THREE FOR THE SHOW (1954)

Betty Grable, the top-grossing female star of her era, is something of a lost cause to modern audiences. (Then again, imagine trying to explain Madonna to future generations.) In this, her penultimate film and last musical, made on loan-out to Columbia from 20th/Fox, she’s been given a breathy singing voice (to sound more like Marilyn Monroe?), but is in good company on a trim little musical about a B’way star who finds herself simultaneously, if innocently, married to both halves of her writing team, Jack Lemmon & Gower Champion. (Yep, it’s another variation on ENOCH ARDEN, by way of Somerset Maugham & an earlier Jean Arthur pic.) Happily, no one presses the ‘dumb farce’ button too hard. Instead, choreographer Jack Cole conjures a neat routine for these three to barely miss each other while dashing around their shared apartment. Since the fourth co-star is Gower’s real-life wife & dancing partner, Marge Champion, there’s not a lot of suspense in how things will work out, but this let’s everyone concentrate on some unexpectedly well-staged musical numbers. In addition to some Gershwin & a few pop songs, Jack Cole goofs around with some Borodin (he’d just done the all-Borodin KISMET on B’way), Tchaikovsky, Liszt & Rossini to good effect. Helmer H. C. Potter and lenser Arthur Arling aid the theatricality with some spotlighting effects that rarely work this well on film. Grable's famous legs hold up nicely, and she looks swell if you remember to tame the color (the make-up is fierce), plus it’s always a kick to watch Lemmon sing & dance in these early credits. But the real surprise are those Champions. Always neat as a pin and efficient in their every move, here, especially in a big duo that closes the second act, they supply the missing element in their quiver: heat. And what a difference it makes! What a shame that musicals have gotten so expensive that they can’t be modest little charmers anymore.

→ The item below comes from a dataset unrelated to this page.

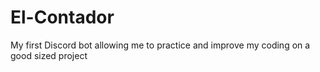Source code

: # El-Contador
My first Discord bot allowing me to practice and improve my coding on a good sized project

SCREWY THOUGHT OF THE DAY: Everybody knows that Marge Champion was filmed playing some of Snow White’s scenes as an aid to the Disney artists. But the cartoon character she actually looks like is . . . Wilma Flintstone!

DOUBLE-BILL: Blake Edward’s deliciously deranged MICKI + MAUDE/’84 where it’s the guy (Dudley Moore) who finds happiness with two wives.